Dopo aver frequentato a lungo paesaggi agricoli, industriali o selvaggi all’aperto con progetti speciali e appositamente dedicati, la compagnia Le Supplici torna con The Wilderness in teatro, inventando e descrivendo un paesaggio inesistente, apparentemente nudo, geometrico, alieno.  

“Lo spettacolo, ponendosi la problematica ottica e percettiva di ciò che vediamo quando guardiamo qualcosa, nel confine sempre incerto fra ciò che è reale e ciò che è sognato, si presenta in rapide e leggere traiettorie danzate, strettamente incrociate come di disegni di volo di rondine, in un instancabile nero ricamo su uno sfondo plumbeo. Qui incontriamo figure enigmatiche in un perpetuo senso del mistero, dell’incertezza. Le danze sono costruite per rendere questo senso del mistero, dove il confine fra ciò che è e ciò che sembra non è esattamente rintracciabile. La tematica è arcaica eppure attualissima: un senso del magico, rispetto alla percezione, ha accompagnato l’uomo fin dagli inizi, e ancora oggi, a dispetto della nostra tecnica, sogno e realtà si scambiano i propri tasselli in un continuo dialogo. Una danza ipnotica e vagamente psichedelica agita da sette danzatori, in movimenti che sembrano accennare al ripetersi di cicli naturali. Qui sono intrecciati in un’unica trama danzante aspetti geometri e ripetitivi, sincronie e canoni come in uno sbocciare di frattali in natura e aspetti aspri, selvatici, umorali, emotivi che rimandano a quelle essenze dell’esperienza poco decifrabili eppure dense di vita. La questione del paesaggio è forse anche la questione dell’incertezza. Il paesaggio, reale o immaginario che sia, implica sempre due questioni: l’una è geometrica, per così dire, dove si ha a che fare con le distanze, le prospettive, ciò che si riesce a percepire o a percorrere.

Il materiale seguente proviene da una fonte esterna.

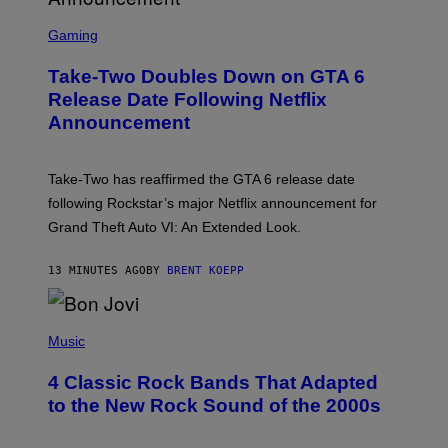
S
C
Gaming
R
E
Take-Two Doubles Down on GTA 6
E
N
Release Date Following Netflix
S
Announcement
H
O
T
:
Take-Two has reaffirmed the GTA 6 release date
R
O
following Rockstar’s major Netflix announcement for
C
Grand Theft Auto VI: An Extended Look.
K
S
T
13 MINUTES AGO
BY
BRENT KOEPP
A
R
G
A
P
M
H
Music
E
O
S
T
4 Classic Rock Bands That Adapted
O
B
to the New Rock Sound of the 2000s
Y
F
R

L’altra ha che fare con l’anima, in un dialogo muto fra immagini che si svolge da qualche parte e non sappiamo dove. Per cui non è raro vedere l’Islanda là dove c’è solo un declivio verso il torrente o vedere un estemporaneo raduno di Etruschi là dove dei contadini questionano in lontananza. Eppure mentre cerchiamo di ricucire le incongruenze suggerite da un luogo spettrale, mentre cerchiamo di giustificarne e misurarne le distanze, qualcosa rigoglia e avanza e rinfoltisce e rende impraticabile qualunque luogo che prima aveva una parvenza di familiarità. The wilderness, viene chiamato altrove: terra selvaggia”. Fabrizio Favale 

FABRIZIO FAVALE è Full Scholarship presso American Dance Festival, Duke University USA nel 1990. Dal 1991 al 2000 è danzatore per la compagnia Virgilio Sieni e riceve, nel 1996, il Pemio della critica come miglior danzatore italiano dell’anno. Come coreografo nel 2011 riceve la Medaglia del Presidente della Repubblica al talento coreografico italiano. Nel 1999 fonda la compagnia Le Supplici. I lavori Un ricamo fatto sul nulla e Il gioco del gregge di capre ricevono premi per la coreografia in Spagna, Germania e Serbia. Fra il 2005 e il 2007 realizza il progetto Mahabharata – episodi scelti in cui collabora con Francesca Caroti, Roberta Mosca e David Kern (Forsythe Company) e con il gruppo Mk. Nel 2012 realizza un cortometraggio per The Valtari Mistery Film Experiment dei Sigur Rós. È ideatore di una serie di progetti indipendenti dedicati alla ricerca tra cui: Piattaforma della Danza Balinese per Santarcangelo Festival e Gamelan progetto interamente prodotto dal Festival Fabbrica Europa Firenze e esportato in altri importanti contesti della nuova danza (entrambi i progetti sono co-ideati con i coreografi Michele di Stefano e Cristina Rizzo), Leib del 2004, Piana del Mar (2007), Circo Massimo per Teatro Duse e Le Supplici per Youth dance Art (2017), un atelier periodico tenuto direttamente dai danzatori della compagnia Le Supplici. Collabora con musicisti internazionali come Mountains, Teho Teardo, Daniela Cattivelli. Il lavoro Ossidiana è invitato alla Biennale de la Danse de Lyon 2016 e la produzione CIRCEO 2017 è coprodotta da Théâtre national de Chaillot, Paris. 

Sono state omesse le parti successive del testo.